**Exercise aim**
For the records below, print the lines from the line with "M574 688 663" through the line with "M0 1595 342" exactly as written; include both end lines and exclude the rest.

*** Supplied records ***

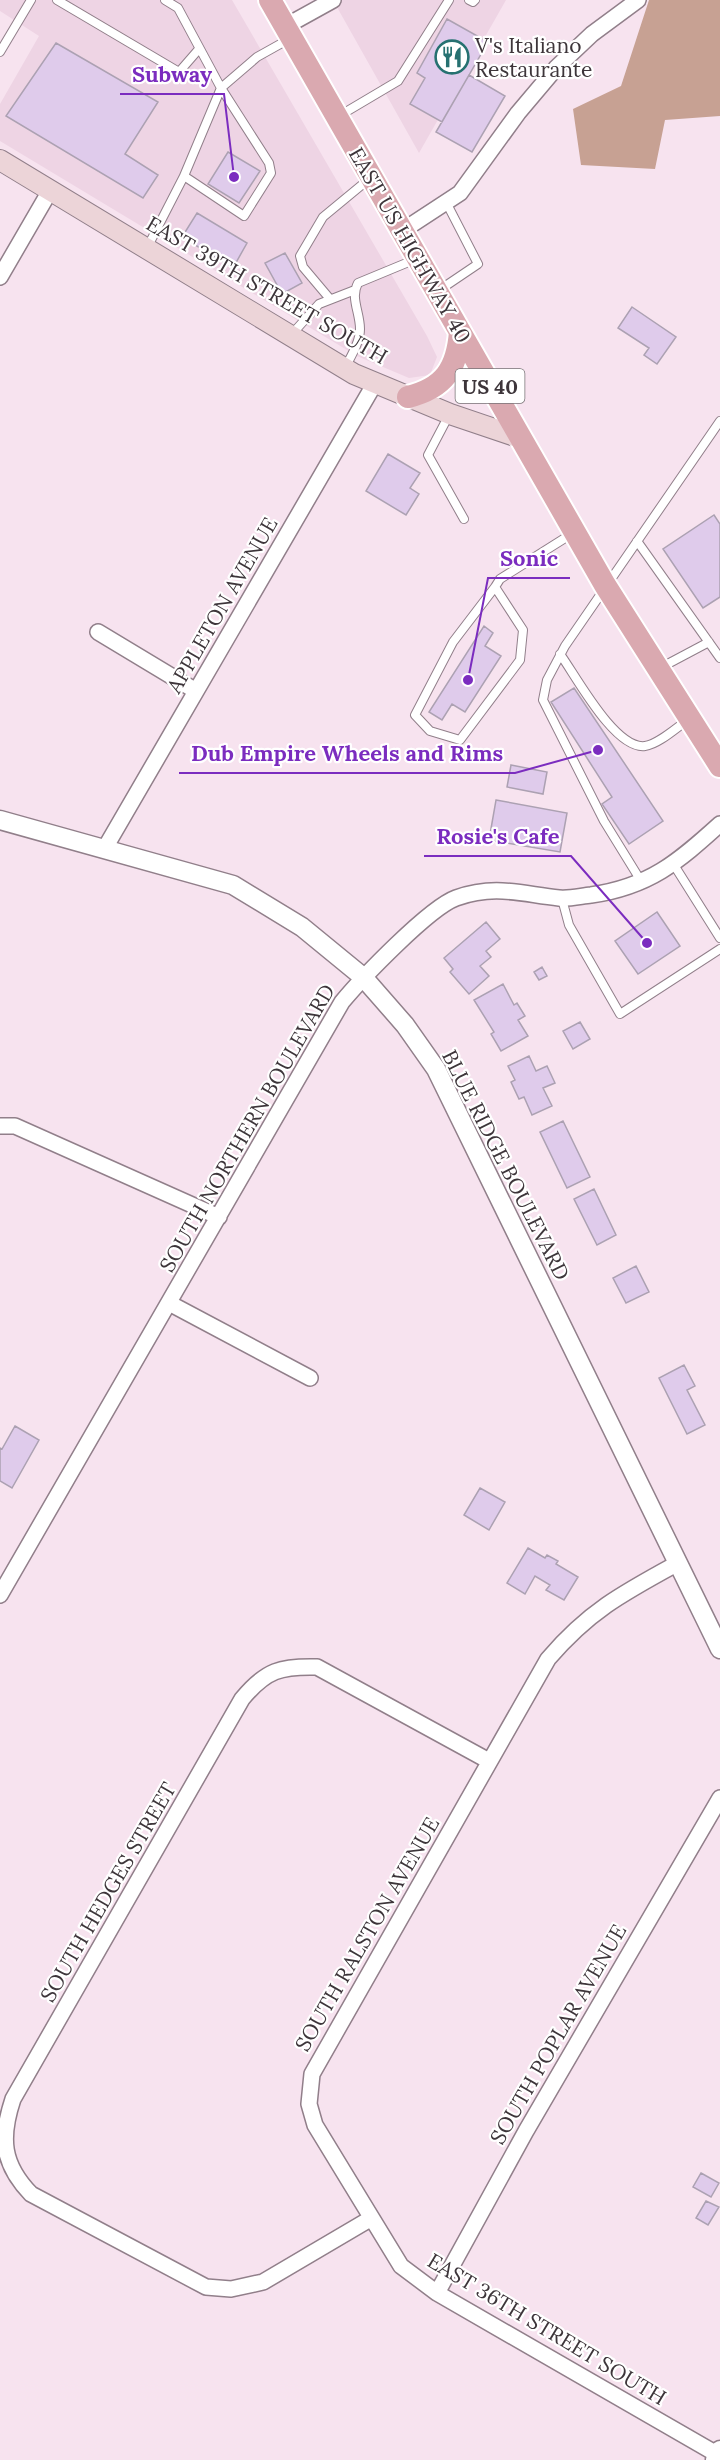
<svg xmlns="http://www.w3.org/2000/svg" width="720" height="2460" viewBox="0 0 720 2460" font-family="Lora,serif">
	<rect width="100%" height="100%" fill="#f7e3ef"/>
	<path fill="#eed4e4" d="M0 0H232L427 336 437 357 430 375 409 378 357 356 0 141V104L39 36 0 11Z
		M333 0H506L419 153Z"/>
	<path fill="#c7a193" d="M649 0H720V116L665 120 655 169 581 165 573 109 621 86Z"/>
	<path fill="#dfcbeb" stroke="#aca1b2" stroke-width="1.5" d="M447 19 488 42 442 122 410 104 425 78 417 73Z
		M56 43 158 102 125 154 158 175 143 198 6 116Z
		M469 75 505 96 472 152 436 132Z
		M228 152 260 171 239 203 208 184Z
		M197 213 247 243 233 268 182 237Z
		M285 253 302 283 282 294 265 263Z
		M632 307 676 337 657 364 644 355 649 348 618 328Z
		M388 454 420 473 410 488 419 494 406 515 366 491Z
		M714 515 720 524V597L703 608 663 549Z
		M484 626 493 633 485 646 501 656 465 712 452 704 442 720 429 712Z
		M574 688 663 821 629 844 602 804 612 797 551 702Z
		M511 765 547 772 543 794 507 787Z
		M496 800 567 813 560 852 489 840Z
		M657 912 680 946 638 974 615 941Z
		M486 922 500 939 486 951 491 957 480 966 489 976 469 994 450 972 453 969 444 958Z
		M542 967 547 976 539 980 534 972Z
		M503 984 514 1005 517 1003 525 1016 518 1020 528 1036 501 1051 491 1034 494 1032 474 1000Z
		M580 1022 590 1039 573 1049 563 1031Z
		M529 1056 536 1071 547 1066 555 1083 543 1088 552 1106 532 1115 524 1097 519 1099 511 1082 515 1080 508 1066Z
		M563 1121 590 1177 567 1188 540 1132Z
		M594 1189 616 1235 597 1245 574 1199Z
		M636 1266 649 1292 626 1303 613 1278Z
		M684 1365 695 1386 687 1390 705 1425 687 1434 659 1378Z
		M15 1426 39 1440 12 1488 0 1481V1448L2 1449Z
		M480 1488 505 1502 489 1530 464 1515Z
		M528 1548 545 1558 547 1555 558 1561 556 1564 578 1577 564 1600 546 1590 550 1585 535 1576 525 1594 507 1583Z
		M701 2173 719 2183 711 2197 693 2187Z
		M706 2201 719 2207 708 2225 696 2218Z"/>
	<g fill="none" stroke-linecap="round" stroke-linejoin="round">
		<defs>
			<path id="service" d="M57 0 179 72 199 49
				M165 0 178 8 221 88 184 176 244 216 271 173 269 163 221 88 257 57 291 38
				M469 0 473 2 475 0
				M0 52 31 0
				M339 116 398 81 449 0
				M147 248 184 176
				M438 291 478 264 446 202
				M330 299 303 267 300 256 323 217 369 179
				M292 334 319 304 355 290
				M345 368C351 356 360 342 360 329 360 312 350 298 358 283L416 259
				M449 415 428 455 464 519
				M637 541 720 658
				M495 587 523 630 520 660 460 740 430 731 415 715 453 642 495 587 500 579 573 533
				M560 654C576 676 615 750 645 746 659 744 677 727 689 719
				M660 668 709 642
				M674 865 720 938
				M641 881 604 821 543 700 547 680 565 646 720 421
				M562 899 569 925 620 1014 720 949"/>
			<path id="minor" d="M286 26 333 0
				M402 231 460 193 518 113 556 68 592 34 638 0
				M0 277 51 189
				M98 632 196 691
				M105 848 375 383
				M0 1126H15L219 1217
				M169 1303 310 1378
				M678 1563C623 1593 589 1611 548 1659L312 2074 309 2104 315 2125 401 2266 437 2293 720 2456
				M0 1595 342 1002C362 978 429 908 456 898 495 884 521 894 559 898 570 899 581 896 591 895 649 887 678 862 720 824
				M370 2219 263 2282 231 2289 206 2287 31 2194C2 2164 0 2138 13 2099L242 1699C266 1670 281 1666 317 1667L489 1761
				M437 2293 526 2131 720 1798"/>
			<path id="tertiary" d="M0 820 233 885 302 927 363 977 405 1025 436 1069 720 1649
				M715 2460 720 2450"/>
			<path id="secondary" d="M0 160 354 374 450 414 521 438"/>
			<path id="primary" d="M270 0 605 585 720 766
				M408 397C444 388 457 369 460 332"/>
		</defs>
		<use href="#service" stroke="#917f8a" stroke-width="10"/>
		<use href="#minor" stroke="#917f8a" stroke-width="18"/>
		<use href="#tertiary" stroke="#917f8a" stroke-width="21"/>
		<use href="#secondary" stroke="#917f8a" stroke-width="22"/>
		<use href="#primary" stroke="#fff" stroke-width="26"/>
		<use href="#service" stroke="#fff" stroke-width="8"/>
		<use href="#minor" stroke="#fff" stroke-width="15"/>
		<use href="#tertiary" stroke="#fff" stroke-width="18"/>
		<use href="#secondary" stroke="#ecd4d8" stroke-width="20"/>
		<use href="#primary" stroke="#daa9b0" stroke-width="22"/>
	</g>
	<defs>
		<symbol id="restaurant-ring" viewBox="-11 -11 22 22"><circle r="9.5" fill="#fff" stroke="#267171" stroke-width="1.5"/><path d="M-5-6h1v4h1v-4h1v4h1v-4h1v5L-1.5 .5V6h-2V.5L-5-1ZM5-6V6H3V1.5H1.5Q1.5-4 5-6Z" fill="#267171"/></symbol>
	</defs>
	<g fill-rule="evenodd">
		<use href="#restaurant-ring" x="433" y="38" width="38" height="38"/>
	</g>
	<g text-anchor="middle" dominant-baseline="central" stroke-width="4.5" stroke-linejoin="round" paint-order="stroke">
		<rect fill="#fff" stroke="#777275" stroke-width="1.5" x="455.5" y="369" width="69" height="34" rx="4.5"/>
		<g font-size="20" font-weight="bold" fill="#3d353a">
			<text x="490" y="386">US 40</text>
		</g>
		<g font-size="21" fill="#3d353a" stroke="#fff" text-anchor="start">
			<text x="475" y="45">V's Italiano<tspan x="475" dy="24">Restaurante</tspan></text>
		</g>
		<g font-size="21" fill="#3d353a" stroke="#fff">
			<text transform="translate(410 245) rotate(60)">EAST US HIGHWAY 40</text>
			<text transform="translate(267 290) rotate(30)">EAST 39TH STREET SOUTH</text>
			<text transform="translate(222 605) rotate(-60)">APPLETON AVENUE</text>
			<text transform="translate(247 1128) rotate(-60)">SOUTH NORTHERN BOULEVARD</text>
			<text transform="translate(506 1165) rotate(63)">BLUE RIDGE BOULEVARD</text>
			<text transform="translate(108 1892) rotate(-60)">SOUTH HEDGES STREET</text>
			<text transform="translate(367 1934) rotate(-60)">SOUTH RALSTON AVENUE</text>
			<text transform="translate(558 2034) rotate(-60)">SOUTH POPLAR AVENUE</text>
			<text transform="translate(547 2329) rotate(31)">EAST 36TH STREET SOUTH</text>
		</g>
	</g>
	<path fill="none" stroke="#7b2cbf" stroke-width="2" d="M234 177L224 94H120M468 680L488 578H570M598 750L515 773H179M647 943L571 856H424"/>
	<g fill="#7b2cbf" stroke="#fff" stroke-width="2">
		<circle cx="234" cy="177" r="6"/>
		<circle cx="468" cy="680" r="6"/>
		<circle cx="598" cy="750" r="6"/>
		<circle cx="647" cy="943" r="6"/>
	</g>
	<g font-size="22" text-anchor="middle" font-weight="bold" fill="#7b2cbf" stroke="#fff" stroke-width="4.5" stroke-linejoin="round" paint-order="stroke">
		<text x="172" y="82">Subway</text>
		<text x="529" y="566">Sonic</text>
		<text x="347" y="761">Dub Empire Wheels and Rims</text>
		<text x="498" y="844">Rosie's Cafe</text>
	</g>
</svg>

*** End of Supplied records ***

**Task solution**
		M574 688 663 821 629 844 602 804 612 797 551 702Z
		M511 765 547 772 543 794 507 787Z
		M496 800 567 813 560 852 489 840Z
		M657 912 680 946 638 974 615 941Z
		M486 922 500 939 486 951 491 957 480 966 489 976 469 994 450 972 453 969 444 958Z
		M542 967 547 976 539 980 534 972Z
		M503 984 514 1005 517 1003 525 1016 518 1020 528 1036 501 1051 491 1034 494 1032 474 1000Z
		M580 1022 590 1039 573 1049 563 1031Z
		M529 1056 536 1071 547 1066 555 1083 543 1088 552 1106 532 1115 524 1097 519 1099 511 1082 515 1080 508 1066Z
		M563 1121 590 1177 567 1188 540 1132Z
		M594 1189 616 1235 597 1245 574 1199Z
		M636 1266 649 1292 626 1303 613 1278Z
		M684 1365 695 1386 687 1390 705 1425 687 1434 659 1378Z
		M15 1426 39 1440 12 1488 0 1481V1448L2 1449Z
		M480 1488 505 1502 489 1530 464 1515Z
		M528 1548 545 1558 547 1555 558 1561 556 1564 578 1577 564 1600 546 1590 550 1585 535 1576 525 1594 507 1583Z
		M701 2173 719 2183 711 2197 693 2187Z
		M706 2201 719 2207 708 2225 696 2218Z"/>
	<g fill="none" stroke-linecap="round" stroke-linejoin="round">
		<defs>
			<path id="service" d="M57 0 179 72 199 49
				M165 0 178 8 221 88 184 176 244 216 271 173 269 163 221 88 257 57 291 38
				M469 0 473 2 475 0
				M0 52 31 0
				M339 116 398 81 449 0
				M147 248 184 176
				M438 291 478 264 446 202
				M330 299 303 267 300 256 323 217 369 179
				M292 334 319 304 355 290
				M345 368C351 356 360 342 360 329 360 312 350 298 358 283L416 259
				M449 415 428 455 464 519
				M637 541 720 658
				M495 587 523 630 520 660 460 740 430 731 415 715 453 642 495 587 500 579 573 533
				M560 654C576 676 615 750 645 746 659 744 677 727 689 719
				M660 668 709 642
				M674 865 720 938
				M641 881 604 821 543 700 547 680 565 646 720 421
				M562 899 569 925 620 1014 720 949"/>
			<path id="minor" d="M286 26 333 0
				M402 231 460 193 518 113 556 68 592 34 638 0
				M0 277 51 189
				M98 632 196 691
				M105 848 375 383
				M0 1126H15L219 1217
				M169 1303 310 1378
				M678 1563C623 1593 589 1611 548 1659L312 2074 309 2104 315 2125 401 2266 437 2293 720 2456
				M0 1595 342 1002C362 978 429 908 456 898 495 884 521 894 559 898 570 899 581 896 591 895 649 887 678 862 720 824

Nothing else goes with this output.